23/04/09 -
Mulheres que dizem ter filho de Lugo criam uma união no Paraguai (G1)

Em meio a charges e piadas criadas, Damiana Morán, a terceira mulher a denunciar que tem um filho com Fernando Lugo disse que foi criado uma comissão para acompanhar os supostos casos de paternidade. E mais: ela afirmou que o ex-bispo e atual presidente do Paraguai é pai de, ao menos, seis crianças, apesar de somente três terem vindo a público. "Formamos um grupo de trabalho para administrar todos os casos de paternidade (relacionados a Lugo). Até o momento, já temos notícia de que existem seis casos", disse Damiana em entrevista coletiva. Segundo Damiana, as encarregadas das duas secretarias, Liz Torres e Gloria Rubín, "têm plena consciência sobre a necessidade de se esclarecer tudo para que Lugo possa governar". Morán, que afirma ter um filho de um ano e quatro meses com Lugo, disse que não vai exigir nada do chefe de Estado, e destacou que o próprio presidente já comunicou, por intermédio de seu advogado, que assumirá a paternidade.

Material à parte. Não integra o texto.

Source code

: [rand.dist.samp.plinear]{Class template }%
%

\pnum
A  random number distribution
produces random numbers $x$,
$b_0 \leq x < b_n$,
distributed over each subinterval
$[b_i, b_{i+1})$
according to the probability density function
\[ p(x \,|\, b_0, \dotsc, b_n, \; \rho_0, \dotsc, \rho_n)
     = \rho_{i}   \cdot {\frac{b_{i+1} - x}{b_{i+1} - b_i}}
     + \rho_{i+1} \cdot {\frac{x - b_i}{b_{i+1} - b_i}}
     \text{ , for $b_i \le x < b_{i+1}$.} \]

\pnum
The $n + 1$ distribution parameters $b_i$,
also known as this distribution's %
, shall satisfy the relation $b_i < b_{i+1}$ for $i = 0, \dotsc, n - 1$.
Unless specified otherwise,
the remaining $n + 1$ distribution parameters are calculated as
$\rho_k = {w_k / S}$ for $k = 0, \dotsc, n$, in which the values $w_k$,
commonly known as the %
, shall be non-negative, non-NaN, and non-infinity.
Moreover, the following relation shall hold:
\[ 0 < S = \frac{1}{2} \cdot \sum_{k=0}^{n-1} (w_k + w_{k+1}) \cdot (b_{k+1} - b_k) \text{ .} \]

Publicamente, Lugo só admitiu ter tido um filho quando ainda era bispo. "Nós, as mães, temos que nos unir e não agir separadamente, para evitar um maior desgaste na figura do presidente", disse Damiana, ex-coordenadora da Pastoral Social da Diocese de San Lorenzo. Damiana Morán, de 39 anos, disse ter iniciado a sua relação com Lugo há cinco anos, e a intensificou durante a campanha eleitoral que levou o ex-bispo à Presidência, em abril de 2008. "O que posso assegurar é que foi uma grande entrega e que foi uma explosão de sentimentos, e por essas coisas de Deus e da vida, nasce um fruto, que é Juan Pablo", de um ano e quatro meses, contou a mulher ao jornal local "ABC Color".

Primeiro filho
Na semana passada, Lugo reconheceu como filho o menino Guillermo Armindo, de dois anos, fruto de um relacionamento com Viviana Carrillo Cañete. A admissão pública da paternidade estimulou uma segunda mulher, Benigna Leguizamón, ex-funcionária da diocese de San Pedro, a exigir que Lugo reconheça o filho Lucas Fernando, de seis anos. A titular da secretaria da Mulher, Gloria Rubín, estimou que podem surgir novos casos e pediu a Lugo que esclareça toda a situação.

Mais escândalo
O
escândalo coincide também com novos atritos do chefe de Estado com o vice-presidente do país, Federico Franco, pela reestruturação ministerial que Lugo ordenou esta semana. A remodelação alcançou órgãos controlados pelo partido de Franco, o Liberal Radical Autêntico (PLRA), principal aliado governista. Parte da imprensa local e analistas políticos consideram que as quatro mudanças feitas por Lugo em seu gabinete em 20 de abril, em coincidência com o primeiro ano de seu histórico triunfo eleitoral, se deveram a uma estratégia para desviar a atenção. A reestruturação ministerial prejudicou a ala liderada pelo vice-presidente do país no PLRA, suporte político de Lugo no Congresso e cujos seguidores foram marginalizados durante os oito meses de seu mandado, segundo o vice do Executivo. "O presidente atua de forma avessa contra o meu grupo e contra o partido", se queixou Franco, enquanto o presidente do Congresso, o opositor Enrique González Quintana, disse que "há uma grande divergência no partido que deu a Lugo 82% (dos votos) nas eleições". Lugo assumiu o poder em 15 de agosto passado após pôr fim a 61 anos de hegemonia política do Partido Colorado, à frente de uma coalizão que, apesar de ser integrada por diversos grupos sociais e de esquerda, é liderada pelo PLRA, de centro-direita.